Golden Robe Award Win
Ben Robertson who supports our provides employability support the school won the Golden Robe award for Outstanding Contribution to Enterprise and Innovation. Ben has proved himself to be exceptionally enterprising and innovative in working with students in Cultural Studies and Humanities, especially around the development of the non-credit bearing online Careers Award module. This takes students through a variety of stages including identifying their key strengths and weaknesses, learning how to conduct job searches, developing networking skills, writing letters of application and curricula vitae, and improving interview techniques. In addition, Ben has worked closely with the School to develop the embedded credit-bearing employability modules Applied Humanities: Live Brief Learning at Level 5 and Career Cartographies, to be launched next year at level 6. Neither of these modules could have been developed effectively without Ben’s expertise, and he has been central to the delivery of Applied Humanities, helping with the design of effective ‘real world’ assessments such as recorded interviews (rapidly becoming the norm in many sectors), and delivering content around issues such as interview preparation.
Inaugural Lecture for Professor Heather Shore
Professor Heather Shore inaugural lecture took place on 1 May and was a huge success.

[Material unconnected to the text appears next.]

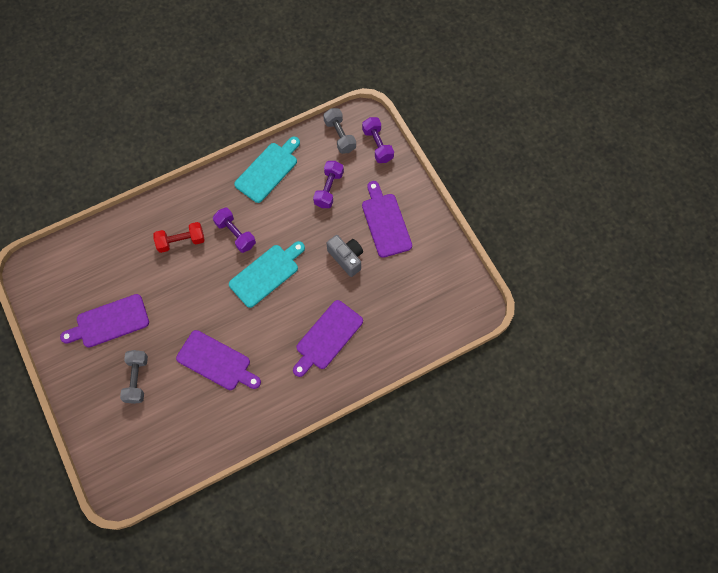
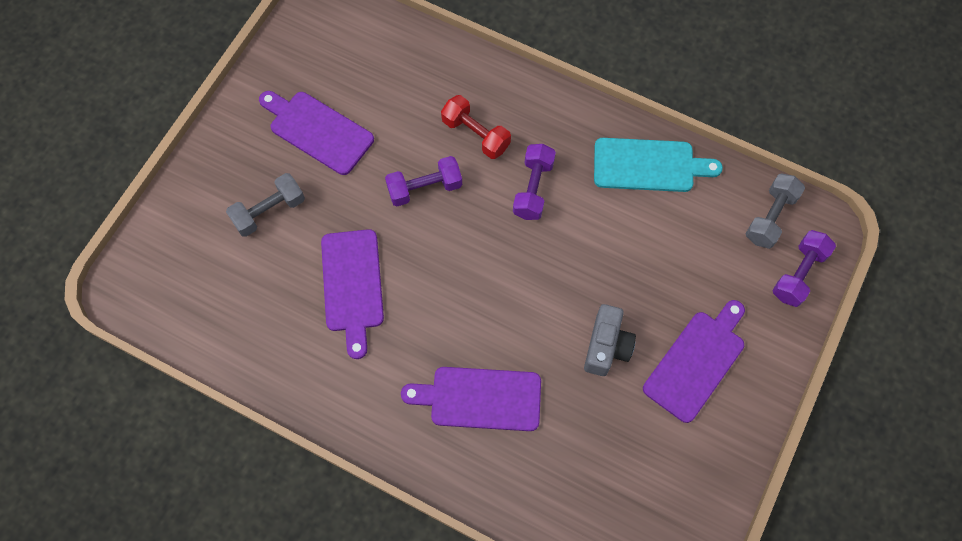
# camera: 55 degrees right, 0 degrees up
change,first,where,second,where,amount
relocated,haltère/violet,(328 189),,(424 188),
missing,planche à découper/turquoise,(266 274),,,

The turnout was commented on as being one of the largest for these events with guests from Heather’s friends, family, colleagues, collaborators and even her former supervisors who had travelled far and wide to celebrate her success.
The lecture entitled ‘From Artful Dodgers to Borstal Boys: Negotiating Histories of Youth Justice’ explored the changing rhetoric about youth justice over the last two hundred years of British history including changing social and cultural representations, and the development of legal definitions of the young offender, by considering the different approaches which have shaped and informed this history.
An Autistic Figuration
Dr James McGrath has been giving numerous readings of poems from his second book in progress, an autistic figuration. As well as a research seminar in Broadcasting Place, plus an event organised by Leeds Beckett English students at Growlers bar in Headingley, James has read his poems this spring at the Flock Festival (Leeds), the Huddersfield Literature Festival, and the Autism Arts Festival at the University of Kent. Two related podcasts from these events will be available soon.
Leeds Digital Festival
Professor Andrew Cooper spoke at the Leeds Digital Festival earlier this month, contributing to a workshop on ‘Citizens and Data’ as part of the Northernlands Data & Startup Summit. Based at the Open Data Institute Leeds, the all-day event included technologists, the Dutch Ambassador to the UK and more local political figures, start-up companies, an installation artist, and a poet, amongst others. Andrew’s reflections on Open Data as a form of language in relation to citizenship and social, cultural and political identity were well-received, and will feature as part of future bidding activity.